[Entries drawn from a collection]
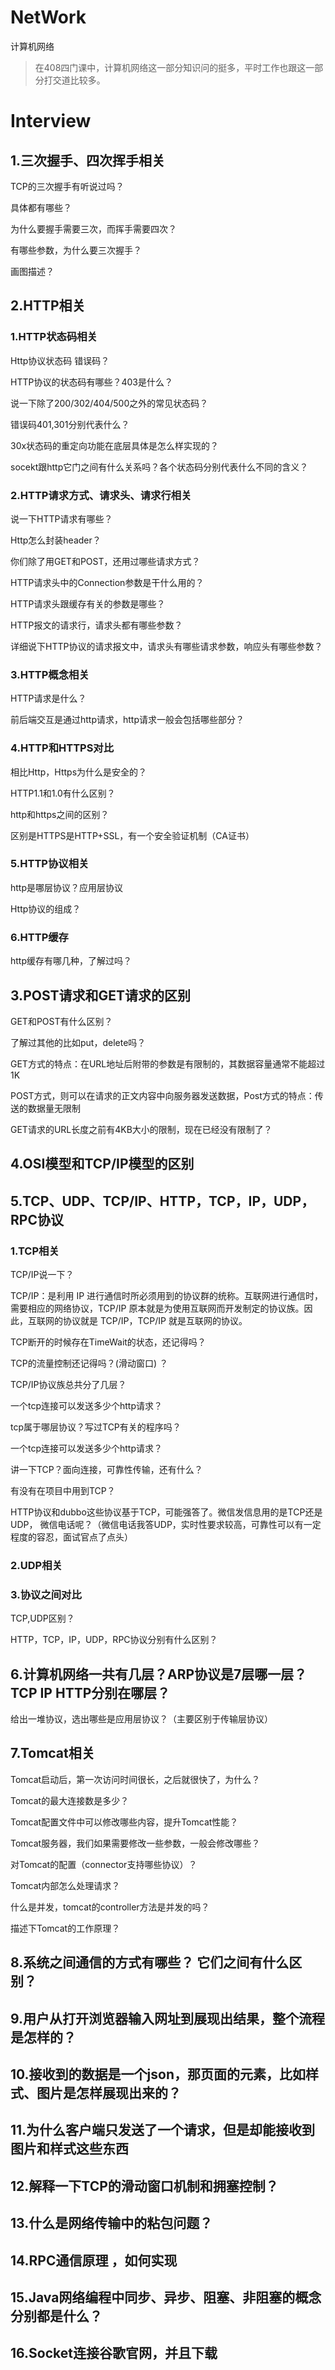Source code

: # NetWork

计算机网络



> 在408四门课中，计算机网络这一部分知识问的挺多，平时工作也跟这一部分打交道比较多。

# Interview

## 1.三次握手、四次挥手相关 

TCP的三次握手有听说过吗？

具体都有哪些？

为什么要握手需要三次，而挥手需要四次？

有哪些参数，为什么要三次握手？

画图描述？



## 2.HTTP相关

### 1.HTTP状态码相关

Http协议状态码  错误码？

HTTP协议的状态码有哪些？403是什么？

说一下除了200/302/404/500之外的常见状态码？

错误码401,301分别代表什么？

30x状态码的重定向功能在底层具体是怎么样实现的？

socekt跟http它门之间有什么关系吗？各个状态码分别代表什么不同的含义？



### 2.HTTP请求方式、请求头、请求行相关

说一下HTTP请求有哪些？

Http怎么封装header？

你们除了用GET和POST，还用过哪些请求方式？

HTTP请求头中的Connection参数是干什么用的？

 HTTP请求头跟缓存有关的参数是哪些？

 HTTP报文的请求行，请求头都有哪些参数？

详细说下HTTP协议的请求报文中，请求头有哪些请求参数，响应头有哪些参数？



### 3.HTTP概念相关

HTTP请求是什么？

前后端交互是通过http请求，http请求一般会包括哪些部分？



### 4.HTTP和HTTPS对比

相比Http，Https为什么是安全的？

 HTTP1.1和1.0有什么区别？

http和https之间的区别？

区别是HTTPS是HTTP+SSL，有一个安全验证机制（CA证书）



### 5.HTTP协议相关

http是哪层协议？应用层协议

Http协议的组成？



### 6.HTTP缓存

http缓存有哪几种，了解过吗？



## 3.POST请求和GET请求的区别

GET和POST有什么区别？

了解过其他的比如put，delete吗？

GET方式的特点：在URL地址后附带的参数是有限制的，其数据容量通常不能超过1K

POST方式，则可以在请求的正文内容中向服务器发送数据，Post方式的特点：传送的数据量无限制



GET请求的URL长度之前有4KB大小的限制，现在已经没有限制了？



## 4.OSI模型和TCP/IP模型的区别



## 5.TCP、UDP、TCP/IP、HTTP，TCP，IP，UDP，RPC协议

### 1.TCP相关

TCP/IP说一下？

TCP/IP：是利用 IP 进行通信时所必须用到的协议群的统称。互联网进行通信时，需要相应的网络协议，TCP/IP 原本就是为使用互联网而开发制定的协议族。因此，互联网的协议就是 TCP/IP，TCP/IP 就是互联网的协议。



TCP断开的时候存在TimeWait的状态，还记得吗？

TCP的流量控制还记得吗？(滑动窗口) ？

TCP/IP协议族总共分了几层？

一个tcp连接可以发送多少个http请求？

tcp属于哪层协议？写过TCP有关的程序吗？

一个tcp连接可以发送多少个http请求？

讲一下TCP？面向连接，可靠性传输，还有什么？

有没有在项目中用到TCP？

HTTP协议和dubbo这些协议基于TCP，可能强答了。微信发信息用的是TCP还是UDP，  微信电话呢？（微信电话我答UDP，实时性要求较高，可靠性可以有一定程度的容忍，面试官点了点头）



### 2.UDP相关



### 3.协议之间对比

TCP,UDP区别？

HTTP，TCP，IP，UDP，RPC协议分别有什么区别？



## 6.计算机网络一共有几层？ARP协议是7层哪一层？TCP IP HTTP分别在哪层？

给出一堆协议，选出哪些是应用层协议？（主要区别于传输层协议）



## 7.Tomcat相关

Tomcat启动后，第一次访问时间很长，之后就很快了，为什么？

Tomcat的最大连接数是多少？

Tomcat配置文件中可以修改哪些内容，提升Tomcat性能？

 Tomcat服务器，我们如果需要修改一些参数，一般会修改哪些？

对Tomcat的配置（connector支持哪些协议）？

Tomcat内部怎么处理请求？

什么是并发，tomcat的controller方法是并发的吗？

描述下Tomcat的工作原理？



## 8.系统之间通信的方式有哪些？ 它们之间有什么区别？



## 9.用户从打开浏览器输入网址到展现出结果，整个流程是怎样的？



## 10.接收到的数据是一个json，那页面的元素，比如样式、图片是怎样展现出来的？



## 11.为什么客户端只发送了一个请求，但是却能接收到图片和样式这些东西





## 12.解释一下TCP的滑动窗口机制和拥塞控制？



## 13.什么是网络传输中的粘包问题？



## 14.RPC通信原理 ，如何实现



## 15.Java网络编程中同步、异步、阻塞、非阻塞的概念分别都是什么？



## 16.Socket连接谷歌官网，并且下载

[REQUIRED ACTION] Turn the listing above into a JSON list of strings, one string per line, skipping blank lines and leaving out the pictures.

[COMPLETED TASK]
[
  "Source code",
  ": # NetWork",
  "计算机网络",
  "> 在408四门课中，计算机网络这一部分知识问的挺多，平时工作也跟这一部分打交道比较多。",
  "# Interview",
  "## 1.三次握手、四次挥手相关 ",
  "TCP的三次握手有听说过吗？",
  "具体都有哪些？",
  "为什么要握手需要三次，而挥手需要四次？",
  "有哪些参数，为什么要三次握手？",
  "画图描述？",
  "## 2.HTTP相关",
  "### 1.HTTP状态码相关",
  "Http协议状态码  错误码？",
  "HTTP协议的状态码有哪些？403是什么？",
  "说一下除了200/302/404/500之外的常见状态码？",
  "错误码401,301分别代表什么？",
  "30x状态码的重定向功能在底层具体是怎么样实现的？",
  "socekt跟http它门之间有什么关系吗？各个状态码分别代表什么不同的含义？",
  "### 2.HTTP请求方式、请求头、请求行相关",
  "说一下HTTP请求有哪些？",
  "Http怎么封装header？",
  "你们除了用GET和POST，还用过哪些请求方式？",
  "HTTP请求头中的Connection参数是干什么用的？",
  " HTTP请求头跟缓存有关的参数是哪些？",
  " HTTP报文的请求行，请求头都有哪些参数？",
  "详细说下HTTP协议的请求报文中，请求头有哪些请求参数，响应头有哪些参数？",
  "### 3.HTTP概念相关",
  "HTTP请求是什么？",
  "前后端交互是通过http请求，http请求一般会包括哪些部分？",
  "### 4.HTTP和HTTPS对比",
  "相比Http，Https为什么是安全的？",
  " HTTP1.1和1.0有什么区别？",
  "http和https之间的区别？",
  "区别是HTTPS是HTTP+SSL，有一个安全验证机制（CA证书）",
  "### 5.HTTP协议相关",
  "http是哪层协议？应用层协议",
  "Http协议的组成？",
  "### 6.HTTP缓存",
  "http缓存有哪几种，了解过吗？",
  "## 3.POST请求和GET请求的区别",
  "GET和POST有什么区别？",
  "了解过其他的比如put，delete吗？",
  "GET方式的特点：在URL地址后附带的参数是有限制的，其数据容量通常不能超过1K",
  "POST方式，则可以在请求的正文内容中向服务器发送数据，Post方式的特点：传送的数据量无限制",
  "GET请求的URL长度之前有4KB大小的限制，现在已经没有限制了？",
  "## 4.OSI模型和TCP/IP模型的区别",
  "## 5.TCP、UDP、TCP/IP、HTTP，TCP，IP，UDP，RPC协议",
  "### 1.TCP相关",
  "TCP/IP说一下？",
  "TCP/IP：是利用 IP 进行通信时所必须用到的协议群的统称。互联网进行通信时，需要相应的网络协议，TCP/IP 原本就是为使用互联网而开发制定的协议族。因此，互联网的协议就是 TCP/IP，TCP/IP 就是互联网的协议。",
  "TCP断开的时候存在TimeWait的状态，还记得吗？",
  "TCP的流量控制还记得吗？(滑动窗口) ？",
  "TCP/IP协议族总共分了几层？",
  "一个tcp连接可以发送多少个http请求？",
  "tcp属于哪层协议？写过TCP有关的程序吗？",
  "一个tcp连接可以发送多少个http请求？",
  "讲一下TCP？面向连接，可靠性传输，还有什么？",
  "有没有在项目中用到TCP？",
  "HTTP协议和dubbo这些协议基于TCP，可能强答了。微信发信息用的是TCP还是UDP，  微信电话呢？（微信电话我答UDP，实时性要求较高，可靠性可以有一定程度的容忍，面试官点了点头）",
  "### 2.UDP相关",
  "### 3.协议之间对比",
  "TCP,UDP区别？",
  "HTTP，TCP，IP，UDP，RPC协议分别有什么区别？",
  "## 6.计算机网络一共有几层？ARP协议是7层哪一层？TCP IP HTTP分别在哪层？",
  "给出一堆协议，选出哪些是应用层协议？（主要区别于传输层协议）",
  "## 7.Tomcat相关",
  "Tomcat启动后，第一次访问时间很长，之后就很快了，为什么？",
  "Tomcat的最大连接数是多少？",
  "Tomcat配置文件中可以修改哪些内容，提升Tomcat性能？",
  " Tomcat服务器，我们如果需要修改一些参数，一般会修改哪些？",
  "对Tomcat的配置（connector支持哪些协议）？",
  "Tomcat内部怎么处理请求？",
  "什么是并发，tomcat的controller方法是并发的吗？",
  "描述下Tomcat的工作原理？",
  "## 8.系统之间通信的方式有哪些？ 它们之间有什么区别？",
  "## 9.用户从打开浏览器输入网址到展现出结果，整个流程是怎样的？",
  "## 10.接收到的数据是一个json，那页面的元素，比如样式、图片是怎样展现出来的？",
  "## 11.为什么客户端只发送了一个请求，但是却能接收到图片和样式这些东西",
  "## 12.解释一下TCP的滑动窗口机制和拥塞控制？",
  "## 13.什么是网络传输中的粘包问题？",
  "## 14.RPC通信原理 ，如何实现",
  "## 15.Java网络编程中同步、异步、阻塞、非阻塞的概念分别都是什么？",
  "## 16.Socket连接谷歌官网，并且下载"
]